_Task objective_
Once the pictures are set aside, copy the records below exactly as they stand.

_Data for review_
▼
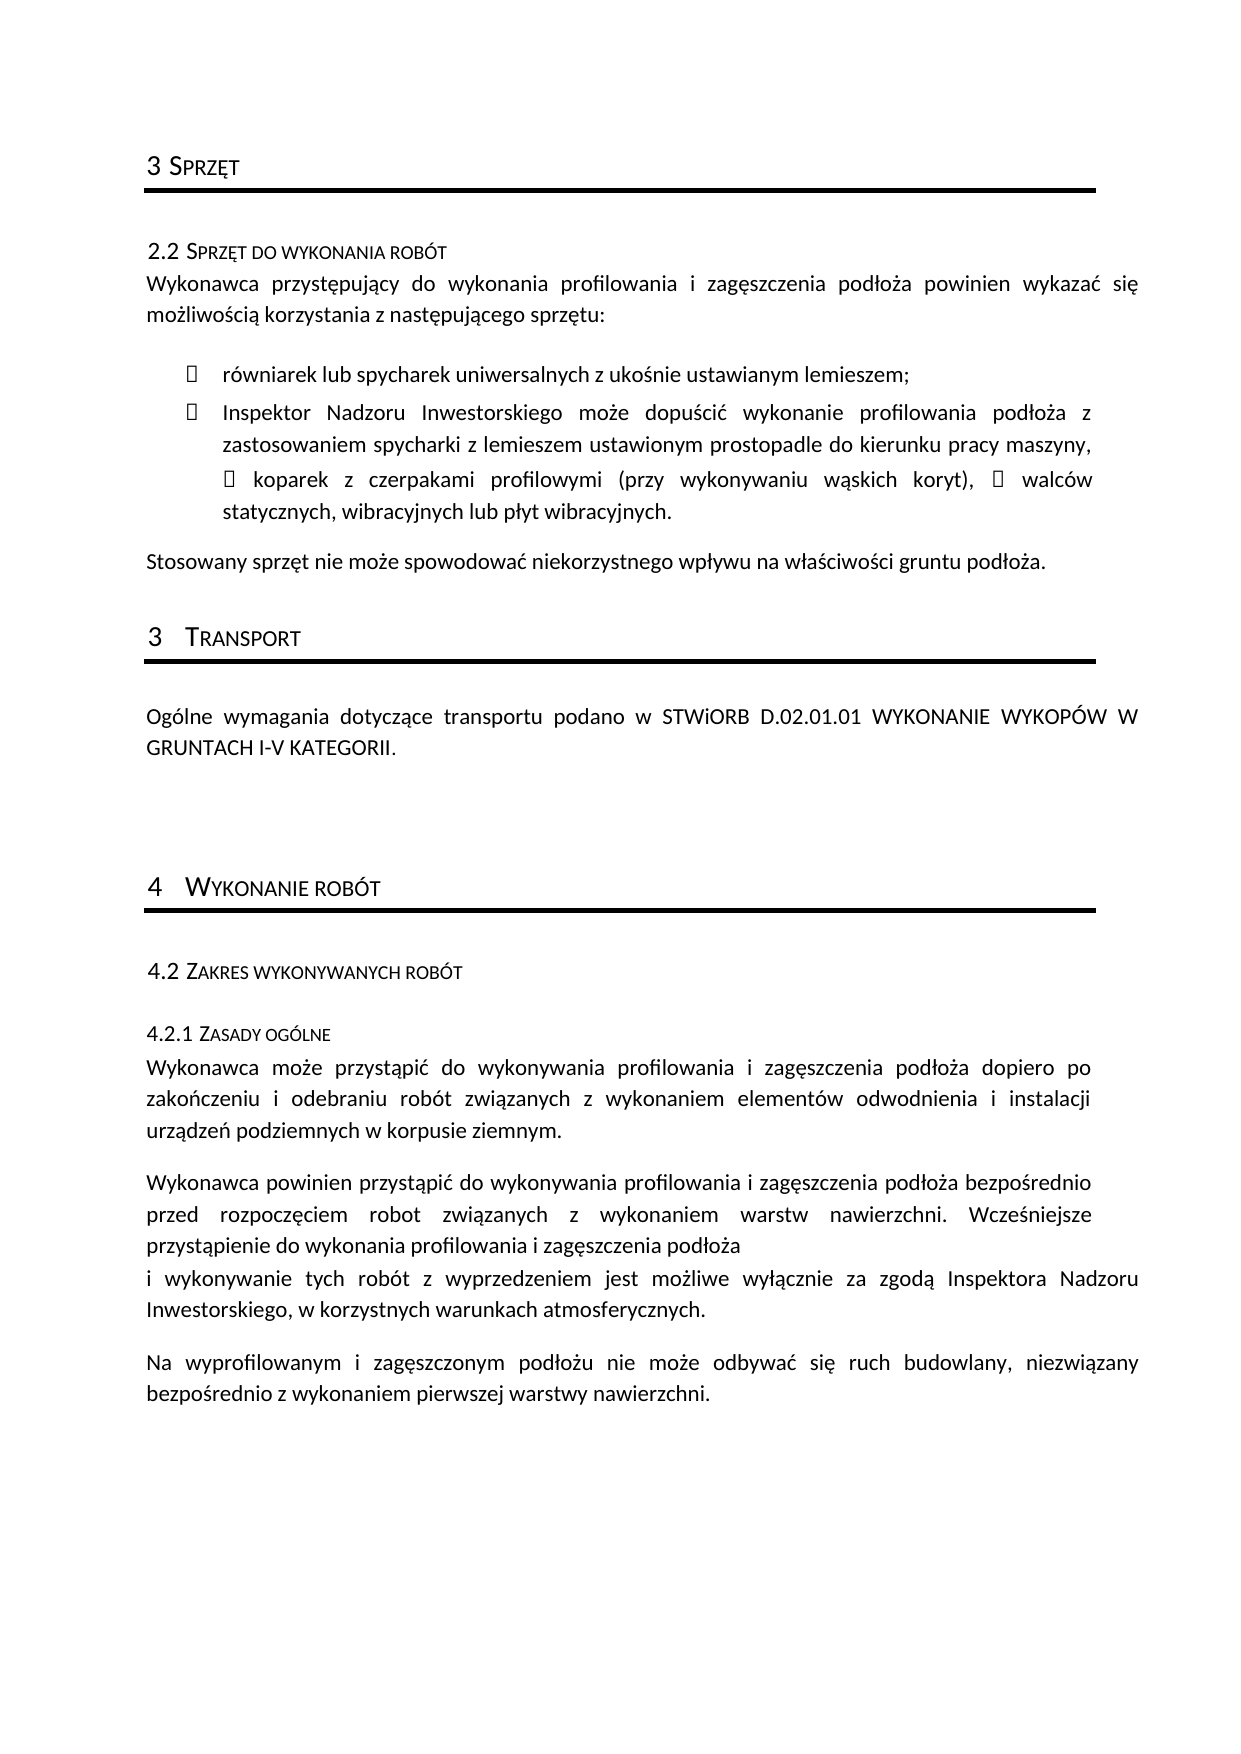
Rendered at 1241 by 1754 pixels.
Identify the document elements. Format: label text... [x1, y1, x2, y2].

list równiarek lub spycharek uniwersalnych z ukośnie ustawianym lemieszem; [185, 358, 1093, 389]
text i wykonywanie tych robót z wyprzedzeniem jest możliwe wyłącznie za zgodą Inspektora Nadzoru Inwestorskiego, w korzystnych warunkach atmosferycznych. [146, 1264, 1140, 1323]
text Ogólne wymagania dotyczące transportu podano w STWiORB D.02.01.01 WYKONANIE WYKOPÓW W GRUNTACH I-V KATEGORII. [146, 702, 1140, 762]
text Wykonawca powinien przystąpić do wykonywania profilowania i zagęszczenia podłoża bezpośrednio przed rozpoczęciem robot związanych z wykonaniem warstw nawierzchni. Wcześniejsze przystąpienie do wykonania profilowania i zagęszczenia podłoża [146, 1168, 1093, 1259]
list TRANSPORT [147, 618, 1140, 654]
text Na wyprofilowanym i zagęszczonym podłożu nie może odbywać się ruch budowlany, niezwiązany bezpośrednio z wykonaniem pierwszej warstwy nawierzchni. [146, 1348, 1140, 1407]
subtitle 2.2 SPRZĘT DO WYKONANIA ROBÓT [147, 235, 1141, 265]
list WYKONANIE ROBÓT [147, 868, 1140, 903]
list Inspektor Nadzoru Inwestorskiego może dopuścić wykonanie profilowania podłoża z zastosowaniem spycharki z lemieszem ustawionym prostopadle do kierunku pracy maszyny,  koparek z czerpakami profilowymi (przy wykonywaniu wąskich koryt),  walców statycznych, wibracyjnych lub płyt wibracyjnych. [185, 396, 1093, 525]
text Wykonawca może przystąpić do wykonywania profilowania i zagęszczenia podłoża dopiero po zakończeniu i odebraniu robót związanych z wykonaniem elementów odwodnienia i instalacji urządzeń podziemnych w korpusie ziemnym. [146, 1053, 1093, 1144]
text Stosowany sprzęt nie może spowodować niekorzystnego wpływu na właściwości gruntu podłoża. [146, 547, 1140, 575]
text 3 SPRZĘT [146, 147, 1140, 183]
subtitle 4.2.1 ZASADY OGÓLNE [146, 1019, 1141, 1047]
subtitle 4.2 ZAKRES WYKONYWANYCH ROBÓT [147, 955, 1141, 986]
text Wykonawca przystępujący do wykonania profilowania i zagęszczenia podłoża powinien wykazać się możliwością korzystania z następującego sprzętu: [146, 269, 1140, 328]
▲
_Answer for the task_
Rendered at 1241 by 1754 pixels.
Identify the document elements. Format: label text... [x1, y1, x2, y2].

list równiarek lub spycharek uniwersalnych z ukośnie ustawianym lemieszem; [185, 358, 1093, 389]
text i wykonywanie tych robót z wyprzedzeniem jest możliwe wyłącznie za zgodą Inspektora Nadzoru Inwestorskiego, w korzystnych warunkach atmosferycznych. [146, 1264, 1140, 1323]
text Ogólne wymagania dotyczące transportu podano w STWiORB D.02.01.01 WYKONANIE WYKOPÓW W GRUNTACH I-V KATEGORII. [146, 702, 1140, 762]
text Wykonawca powinien przystąpić do wykonywania profilowania i zagęszczenia podłoża bezpośrednio przed rozpoczęciem robot związanych z wykonaniem warstw nawierzchni. Wcześniejsze przystąpienie do wykonania profilowania i zagęszczenia podłoża [146, 1168, 1093, 1259]
list TRANSPORT [147, 618, 1140, 654]
text Na wyprofilowanym i zagęszczonym podłożu nie może odbywać się ruch budowlany, niezwiązany bezpośrednio z wykonaniem pierwszej warstwy nawierzchni. [146, 1348, 1140, 1407]
subtitle 2.2 SPRZĘT DO WYKONANIA ROBÓT [147, 235, 1141, 265]
list WYKONANIE ROBÓT [147, 868, 1140, 903]
list Inspektor Nadzoru Inwestorskiego może dopuścić wykonanie profilowania podłoża z zastosowaniem spycharki z lemieszem ustawionym prostopadle do kierunku pracy maszyny,  koparek z czerpakami profilowymi (przy wykonywaniu wąskich koryt),  walców statycznych, wibracyjnych lub płyt wibracyjnych. [185, 396, 1093, 525]
text Wykonawca może przystąpić do wykonywania profilowania i zagęszczenia podłoża dopiero po zakończeniu i odebraniu robót związanych z wykonaniem elementów odwodnienia i instalacji urządzeń podziemnych w korpusie ziemnym. [146, 1053, 1093, 1144]
text Stosowany sprzęt nie może spowodować niekorzystnego wpływu na właściwości gruntu podłoża. [146, 547, 1140, 575]
text 3 SPRZĘT [146, 147, 1140, 183]
subtitle 4.2.1 ZASADY OGÓLNE [146, 1019, 1141, 1047]
subtitle 4.2 ZAKRES WYKONYWANYCH ROBÓT [147, 955, 1141, 986]
text Wykonawca przystępujący do wykonania profilowania i zagęszczenia podłoża powinien wykazać się możliwością korzystania z następującego sprzętu: [146, 269, 1140, 328]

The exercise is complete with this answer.